1. You can go heavier
You can use greater loads when performing partial-range movements than on full-range ones, which means you can select specific parts of the range of motion of an exercise where you are the strongest and use weights that will appropriately overload that range. For example, if you always train with full squats, you will miss the opportunity to maximally overload the top range of the movement by doing quarter squats.
2. Beat sticking points
The sticking point is the weakest point of a lift, such as the bottom position of a bench press. Because the amount of weight you can lift is often limited by how much can be used though the sticking point, using partial range of motion is one of the best approaches to work this area. For example, if you are weak in the start position of biceps curls, perform them on a preacher bench with the triceps resting surface set at 45-60˚ and do only the first 45˚ of range of motion with an extremely heavy load.

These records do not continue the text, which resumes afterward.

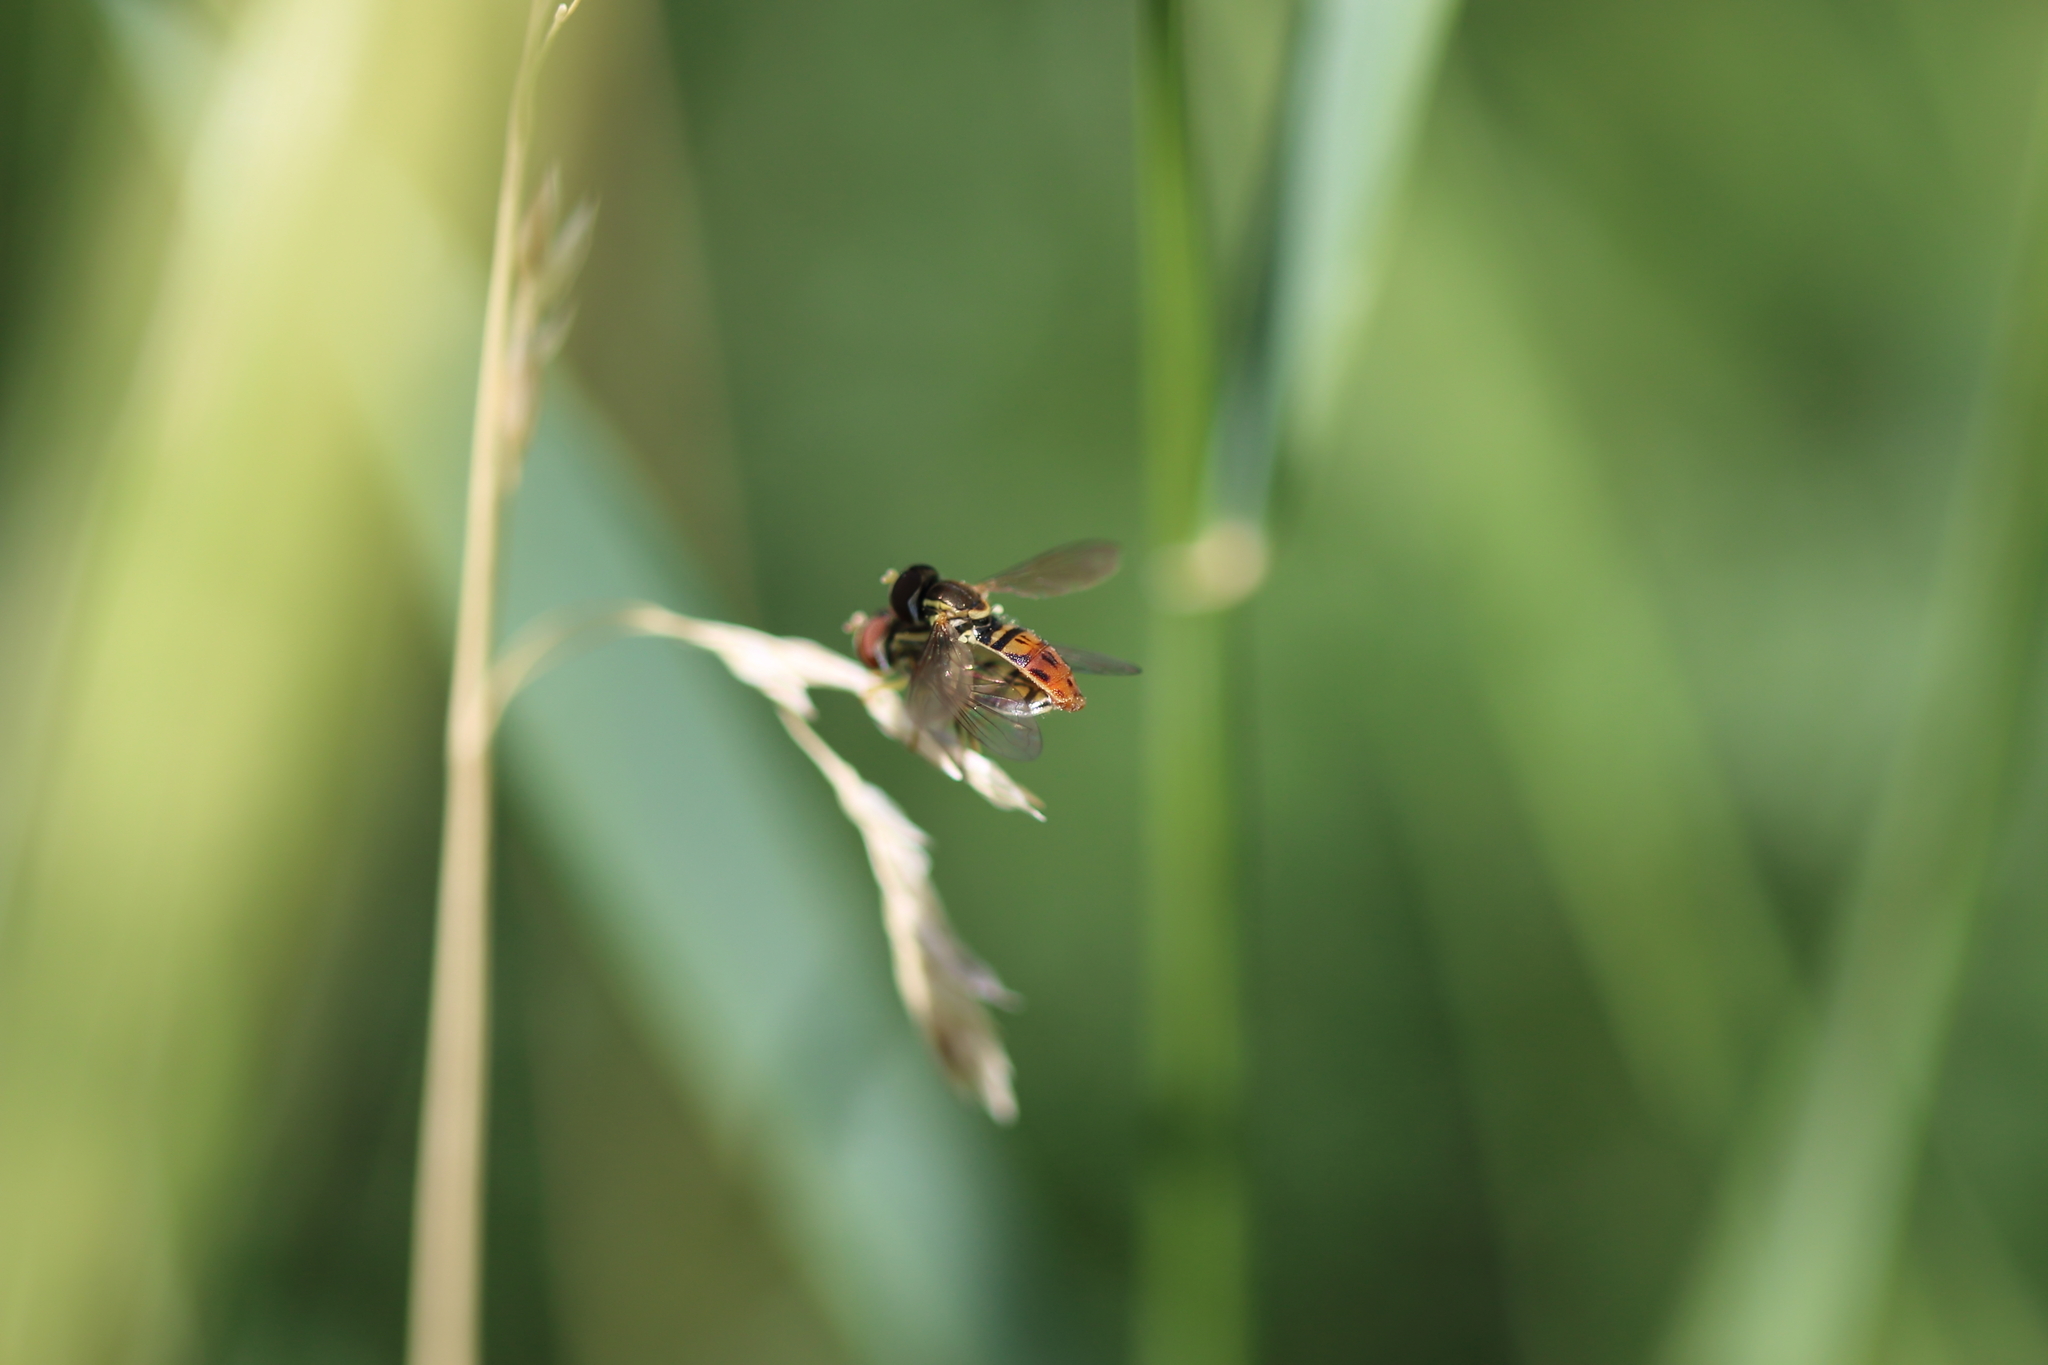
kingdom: Animalia
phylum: Arthropoda
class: Insecta
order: Diptera
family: Syrphidae
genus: Toxomerus
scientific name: Toxomerus marginatus
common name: Syrphid fly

Make sure the movements are done slowly over that limited range to bring about maximal intramuscular tension, and avoid choppy movements because they can injure your tendons.
3. Overcome inhibitions
Doing partial reps disinhibits the nervous system. Extremely heavy partials at the top of the range – also known as lockouts – will help you overcome the inhibition of feeling a great load on your spine. Powerlifters use it on squats and bench presses for that purpose when peaking for a competition, because after performing partials the weights will feel lighter when you remove the barbell from the supports to prepare to lift.
4. Competition boost
Partial-range training can be used in season for athletes just before major competitions because it doesn’t exhaust an athlete as much as full-range exercises. Being able to use heavy weights before a major competition also provides a psychological advantage, since athletes will be confident they are still strong.
5. Rehab reps
US national weightlifting coach Carl Miller uses partial-range training for athletes in rehab at his gym in New Mexico. Rather than tell an injured client to avoid strength training exercises, Miller will find a range of motion his client can perform, and then gradually increase this range, as much as pain will allow, until the injury is healed.